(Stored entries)
* * * * *

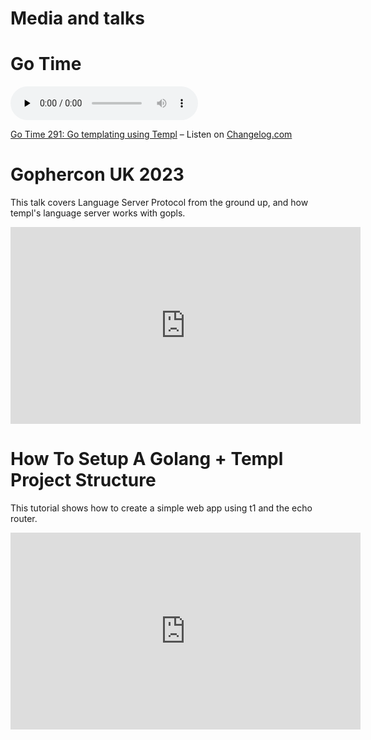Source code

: # Media and talks

# Go Time

<audio data-theme="night" data-src="https://changelog.com/gotime/291/embed" src="https://op3.dev/e/https://cdn.changelog.com/uploads/gotime/291/go-time-291.mp3" preload="none" class="changelog-episode" controls></audio><p><a href="https://changelog.com/gotime/291">Go Time 291: Go templating using Templ</a> – Listen on <a href="https://changelog.com/">Changelog.com</a></p><script async src="//cdn.changelog.com/embed.js"></script>

# Gophercon UK 2023

This talk covers Language Server Protocol from the ground up, and how templ's language server works with gopls.

<iframe width="560" height="315" src="https://www.youtube.com/embed/EkK8Jxjj95s?si=ZrT26jb-lItk6FiB" title="YouTube video player" frameborder="0" allow="accelerometer; autoplay; clipboard-write; encrypted-media; gyroscope; picture-in-picture; web-share" allowfullscreen></iframe>

# How To Setup A Golang + Templ Project Structure

This tutorial shows how to create a simple web app using t1 and the echo router.

<iframe width="560" height="315" src="https://www.youtube.com/embed/wttTTFVrQiw?si=ri-7Pzsaq53xXwvK" title="YouTube video player" frameborder="0" allow="accelerometer; autoplay; clipboard-write; encrypted-media; gyroscope; picture-in-picture; web-share" allowfullscreen></iframe>
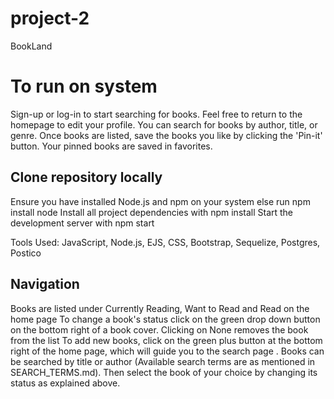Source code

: # project-2
BookLand
# To run on system
Sign-up or log-in to start searching for books. Feel free to return to the homepage to edit your profile. You can search for books by author, title, or genre. Once books are listed, save the books you like by clicking the 'Pin-it' button. Your pinned books are saved in favorites.


## Clone repository locally
Ensure you have installed Node.js and npm on your system else run npm install node 
Install all project dependencies with npm install
Start the development server with npm start

Tools Used: JavaScript, Node.js, EJS, CSS, Bootstrap, Sequelize, Postgres, Postico


## Navigation

Books are listed under Currently Reading, Want to Read and Read on the home page
To change a book's status click on the green drop down button on the bottom right of a book cover. Clicking on None removes the book from the list
To add new books, click on the green plus button at the bottom right of the home page, which will guide you to the search page . Books can be searched by title or author (Available search terms are as mentioned in SEARCH_TERMS.md). Then select the book of your choice by changing its status as explained above.

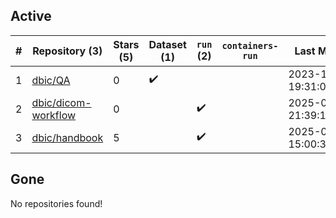 ## Active
| # | Repository (3) | Stars (5) | Dataset (1) | `run` (2) | `containers-run` | Last Modified |
| --- | --- | --- | --- | --- | --- | --- |
| 1 | [dbic/QA](https://github.com/dbic/QA) | 0 | :heavy_check_mark: |  |  | 2023-10-28 19:31:00+00:00 |
| 2 | [dbic/dicom-workflow](https://github.com/dbic/dicom-workflow) | 0 |  | :heavy_check_mark: |  | 2025-03-14 21:39:13+00:00 |
| 3 | [dbic/handbook](https://github.com/dbic/handbook) | 5 |  | :heavy_check_mark: |  | 2025-05-06 15:00:36+00:00 |

## Gone
No repositories found!
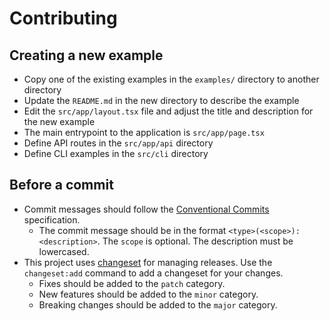 # Contributing

## Creating a new example

- Copy one of the existing examples in the `examples/` directory to another directory
- Update the `README.md` in the new directory to describe the example
- Edit the `src/app/layout.tsx` file and adjust the title and description for the new example
- The main entrypoint to the application is `src/app/page.tsx`
- Define API routes in the `src/app/api` directory
- Define CLI examples in the `src/cli` directory

## Before a commit

- Commit messages should follow the [Conventional Commits](https://www.conventionalcommits.org/en/v1.0.0/) specification.
    * The commit message should be in the format `<type>(<scope>): <description>`. The `scope` is optional. The description must be lowercased.
- This project uses [changeset](https://github.com/changesets/changesets) for managing releases. Use the `changeset:add` 
command to add a changeset for your changes.
    * Fixes should be added to the `patch` category.
    * New features should be added to the `minor` category.
    * Breaking changes should be added to the `major` category.

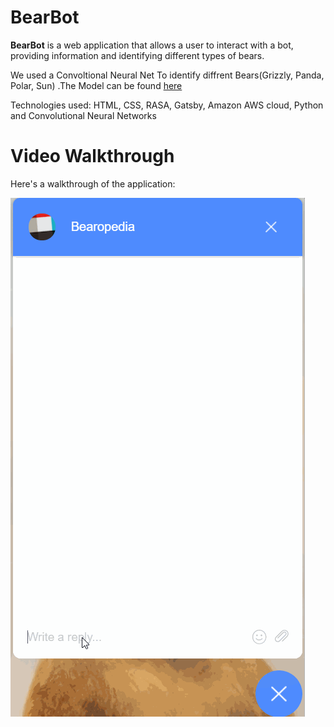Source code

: # BearBot

**BearBot** is a web application that allows a user to interact with a bot, providing information and identifying different types of bears.

We used a Convoltional Neural Net To identify diffrent Bears(Grizzly, Panda, Polar, Sun) .The Model can be found [here](https://colab.research.google.com/drive/1bEDJMK19cd0RJ4m3J6FHoq6uZCYqTvZN?usp=sharing)


Technologies used: HTML, CSS, RASA, Gatsby, Amazon AWS cloud, Python and Convolutional Neural Networks

# Video Walkthrough

Here's a walkthrough of the application:

<img src='https://github.com/Xxyumi-hub/BearBot/blob/master/Gif3.gif' title='Video Walkthrough' width='' alt='Gif Video Walkthrough of the application' />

* * * * *

* _HOW TO COMPLETE THIS TASK_:
Return the source text of every entry above word for word, omitting the pictures.

* _RESPONSE TO THE EXERCISE_:
Source code

: # Media and talks

# Go Time

<audio data-theme="night" data-src="https://changelog.com/gotime/291/embed" src="https://op3.dev/e/https://cdn.changelog.com/uploads/gotime/291/go-time-291.mp3" preload="none" class="changelog-episode" controls></audio><p><a href="https://changelog.com/gotime/291">Go Time 291: Go templating using Templ</a> – Listen on <a href="https://changelog.com/">Changelog.com</a></p><script async src="//cdn.changelog.com/embed.js"></script>

# Gophercon UK 2023

This talk covers Language Server Protocol from the ground up, and how templ's language server works with gopls.

<iframe width="560" height="315" src="https://www.youtube.com/embed/EkK8Jxjj95s?si=ZrT26jb-lItk6FiB" title="YouTube video player" frameborder="0" allow="accelerometer; autoplay; clipboard-write; encrypted-media; gyroscope; picture-in-picture; web-share" allowfullscreen></iframe>

# How To Setup A Golang + Templ Project Structure

This tutorial shows how to create a simple web app using t1 and the echo router.

<iframe width="560" height="315" src="https://www.youtube.com/embed/wttTTFVrQiw?si=ri-7Pzsaq53xXwvK" title="YouTube video player" frameborder="0" allow="accelerometer; autoplay; clipboard-write; encrypted-media; gyroscope; picture-in-picture; web-share" allowfullscreen></iframe>
Source code

: # project-2
BookLand
# To run on system
Sign-up or log-in to start searching for books. Feel free to return to the homepage to edit your profile. You can search for books by author, title, or genre. Once books are listed, save the books you like by clicking the 'Pin-it' button. Your pinned books are saved in favorites.


## Clone repository locally
Ensure you have installed Node.js and npm on your system else run npm install node 
Install all project dependencies with npm install
Start the development server with npm start

Tools Used: JavaScript, Node.js, EJS, CSS, Bootstrap, Sequelize, Postgres, Postico


## Navigation

Books are listed under Currently Reading, Want to Read and Read on the home page
To change a book's status click on the green drop down button on the bottom right of a book cover. Clicking on None removes the book from the list
To add new books, click on the green plus button at the bottom right of the home page, which will guide you to the search page . Books can be searched by title or author (Available search terms are as mentioned in SEARCH_TERMS.md). Then select the book of your choice by changing its status as explained above.

 ## Active
| # | Repository (3) | Stars (5) | Dataset (1) | `run` (2) | `containers-run` | Last Modified |
| --- | --- | --- | --- | --- | --- | --- |
| 1 | [dbic/QA](https://github.com/dbic/QA) | 0 | :heavy_check_mark: |  |  | 2023-10-28 19:31:00+00:00 |
| 2 | [dbic/dicom-workflow](https://github.com/dbic/dicom-workflow) | 0 |  | :heavy_check_mark: |  | 2025-03-14 21:39:13+00:00 |
| 3 | [dbic/handbook](https://github.com/dbic/handbook) | 5 |  | :heavy_check_mark: |  | 2025-05-06 15:00:36+00:00 |

## Gone
No repositories found!
 # Contributing

## Creating a new example

- Copy one of the existing examples in the `examples/` directory to another directory
- Update the `README.md` in the new directory to describe the example
- Edit the `src/app/layout.tsx` file and adjust the title and description for the new example
- The main entrypoint to the application is `src/app/page.tsx`
- Define API routes in the `src/app/api` directory
- Define CLI examples in the `src/cli` directory

## Before a commit

- Commit messages should follow the [Conventional Commits](https://www.conventionalcommits.org/en/v1.0.0/) specification.
    * The commit message should be in the format `<type>(<scope>): <description>`. The `scope` is optional. The description must be lowercased.
- This project uses [changeset](https://github.com/changesets/changesets) for managing releases. Use the `changeset:add` 
command to add a changeset for your changes.
    * Fixes should be added to the `patch` category.
    * New features should be added to the `minor` category.
    * Breaking changes should be added to the `major` category.

Source code

: # BearBot

**BearBot** is a web application that allows a user to interact with a bot, providing information and identifying different types of bears.

We used a Convoltional Neural Net To identify diffrent Bears(Grizzly, Panda, Polar, Sun) .The Model can be found [here](https://colab.research.google.com/drive/1bEDJMK19cd0RJ4m3J6FHoq6uZCYqTvZN?usp=sharing)


Technologies used: HTML, CSS, RASA, Gatsby, Amazon AWS cloud, Python and Convolutional Neural Networks

# Video Walkthrough

Here's a walkthrough of the application:

<img src='https://github.com/Xxyumi-hub/BearBot/blob/master/Gif3.gif' title='Video Walkthrough' width='' alt='Gif Video Walkthrough of the application' />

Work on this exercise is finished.